Hi,
I am getting the following error in TF on M1 Max when I use custom loss function (that I define myself)
2022-02-14 21:23:44.437000: I tensorflow/core/common_runtime/pluggable_device/pluggable_device_factory.cc:305] Could not identify NUMA node of platform GPU ID 0, defaulting to 0. Your kernel may not have been built with NUMA support. 2022-02-14 21:23:44.437119: I tensorflow/core/common_runtime/pluggable_device/pluggable_device_factory.cc:271] Created TensorFlow device (/job:localhost/replica:0/task:0/device:GPU:0 with 0 MB memory) -> physical PluggableDevice (device: 0, name: METAL, pci bus id: ) Process Process-82: Traceback (most recent call last): File "/Users/sebtac/miniforge3/lib/python3.9/multiprocessing/process.py", line 315, in _bootstrap self.run() File "/Users/sebtac/miniforge3/lib/python3.9/multiprocessing/process.py", line 108, in run self._target(*self._args, **self._kwargs) File "/Users/sebtac/Documents/executor_metal.py", line 892, in executor history=model.fit(train_data, File "/Users/sebtac/miniforge3/lib/python3.9/site-packages/keras/utils/traceback_utils.py", line 67, in error_handler raise e.with_traceback(filtered_tb) from None File "/Users/sebtac/miniforge3/lib/python3.9/site-packages/tensorflow/python/framework/ops.py", line 7107, in raise_from_not_ok_status raise core._status_to_exception(e) from None # pylint: disable=protected-access tensorflow.python.framework.errors_impl.InvalidArgumentError: Can not squeeze dim[0], expected a dimension of 1, got 512 [Op:Squeeze]
Custom function: def my_rmse(y_true, y_pred): error = y_true-y_pred sqr_error = K.square(error) mean_sqr_error = K.mean(sqr_error) sqrt_mean_sqr_error = K.sqrt(mean_sqr_error) return sqrt_mean_sqr_error
model.compile(optimizer=optimizer,loss=my_rmse,run_eagerly=True) #model.compile(optimizer=optimizer,loss="mae",run_eagerly=True)

(Supplied entries):
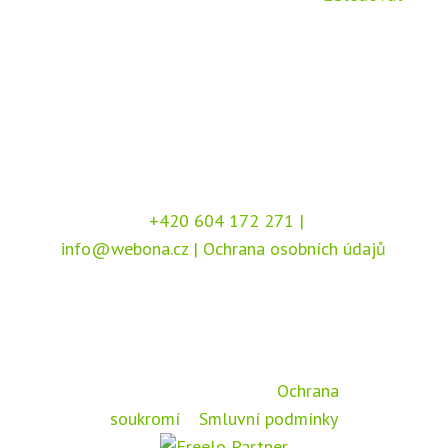
+420 604 172 271
|
info@webona.cz
|
Ochrana osobních údajů
Copyright © 2026 Webona s.r.o., Pod Branou
208, 517 41 Kostelec nad Orlicí
Chráněno službou
reCAPTCHA
, dle podmínek
společnosti Google –
Ochrana
soukromí
a
Smluvní podmínky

(Your tasks):
[1] In the forum post about the TensorFlow error, what name is given to the custom loss function?
[2] Please transcribe every line of the entry that follows the forum post, leaving out the pictures.

(Task answers):
[1] my_rmse

[2]
+420 604 172 271
|
info@webona.cz
|
Ochrana osobních údajů
Copyright © 2026 Webona s.r.o., Pod Branou
208, 517 41 Kostelec nad Orlicí
Chráněno službou
reCAPTCHA
, dle podmínek
společnosti Google –
Ochrana
soukromí
a
Smluvní podmínky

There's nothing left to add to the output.